TASKS →
- 1) In the forum thread on the Smith Manoeuvre, how does m3s sum up what the strategy is?
- 2) Write the next reply in the Smith Manoeuvre forum thread, picking up after its final post.

TEXT PASSAGE →
....................
# Looking for a Free "How-To" for the Smith Manoeuvre



## deal_king (Dec 28, 2010)

I'm looking for a free how-to instruction manual or e-book or software for the Smith manoeuvre. I've read lots of posts about it but I can't find a step-by-step manual for noobs.

Can anyone help?


----------



## m3s (Apr 3, 2010)

http://www.milliondollarjourney.com/the-smith-manoeuvre-a-wealth-strategy-part-1.htm


----------



## deal_king (Dec 28, 2010)

mode3sour said:


> http://www.milliondollarjourney.com/the-smith-manoeuvre-a-wealth-strategy-part-1.htm


I've read this already and it not a "how-to" and is not very detailed. This someone just writing about their experience in implementing the strategy.


----------



## m3s (Apr 3, 2010)

Ok it sure looked like a complete 6 step SM "how-to" to me

Beyond that maybe you should read on how to invest? How to deduct the interest from your taxes?

SM is simply investing money taken from a tax deductible HELOC.. not sure what else there is to it?


----------



## Four Pillars (Apr 5, 2009)

deal_king said:


> I'm looking for a free how-to instruction manual or e-book or software for the Smith manoeuvre. I've read lots of posts about it but *I can't find a step-by-step manual for noobs*.
> 
> Can anyone help?


Gee, I wonder why you can't find something like this for free? Once you figure it all out - why don't you spend a few hundred hours writing a ebook, format it nice and then give it away for free? Maybe then you'll figure out why people charge for stuff. 

I would check Amazon or a book store for what you want. Oh, and don't forget to bring some $$.


----------



## FrugalTrader (Oct 13, 2008)

[email protected] Mike

Deal king, you can find more info here: http://www.milliondollarjourney.com/the-smith-manoeuvre-resource.htm


----------



## Jungle (Feb 17, 2010)

You will not find a source more rich than Frugal's blog about SM. (maybe other than Fraiser's book)
You will also need to learn about stock investing. This area is huge. You should read a couple books about stock investing. I started with stock investing for dummies. Canadian version. I thought it was a great book to start; I still reference to it. 

If you are the same poster I saw hunting for a new mortgage, *make sure* you set up one of these mortgages off the bat:

http://www.myvirtualmortgagebroker.com/Smith-Manoeuvre-Mortgages-Smith-Maneuver.html

If you do not set up one of those mortgages, you can't do SM.
....................
MATERIAL SHOWN →
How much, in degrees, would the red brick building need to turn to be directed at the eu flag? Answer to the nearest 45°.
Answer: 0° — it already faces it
....................
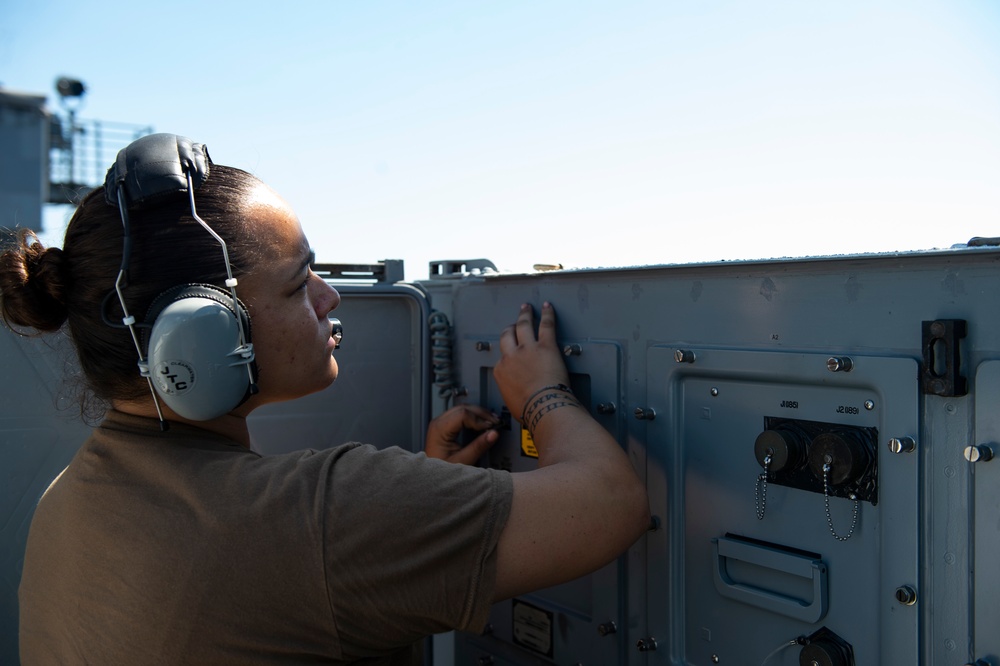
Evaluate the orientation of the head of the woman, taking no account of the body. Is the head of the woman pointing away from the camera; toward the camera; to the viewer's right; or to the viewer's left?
....................
TASK ANSWERS →
- 1) Investing money taken from a tax-deductible HELOC.

- 2)
Here's your steps:
1. Set up re-advance mortgage
2. Learn how to stock invest
3. Learn how to do SM from Frugal's blog


----------



## marina628 (Dec 14, 2010)

Just seen FrugalTrader is from Newfoundland ,that's where I am from But now live in Ontario.I read you blog but assumed east coast meant somewhere else on mainland!Nice to meet you sir ,should we screech all these guys in?


----------



## FrugalTrader (Oct 13, 2008)

Small world Marina! I think CMF'ers would appreciate a bit of screech.


----------



## marina628 (Dec 14, 2010)

We had a family reunion summer 2010 and over 100 of us came back.We had a hard time finding a cod fish for them to kiss so did double shoots of Newfie screech lol.I am from out 'around the bay' , are you a townie?lol
Can't believe house prices in St.John's these days .We own a home in Bonavista Bay area , we had it built in 2008 for $55,000 including the furniture , land was a gift from in laws.Three bedroom one bathroom kitchen ,living room and dining room about 1200 sq ft.In Newfoundland you can get skilled carpenters for $15.00 per hour!Brother in law electrician so of course we got it done just for materials. We love it there and since I work from home and have online job can go there for entire summer months.


----------



## FrugalTrader (Oct 13, 2008)

Yip, townie over here!

Housing prices in St. John's are extremely high (IMO). Labour is very difficult to source, and when you do, they charge A LOT. Some friends of ours just finished building a 2000 sq ft house with double garage on a 50x100 lot for $500k.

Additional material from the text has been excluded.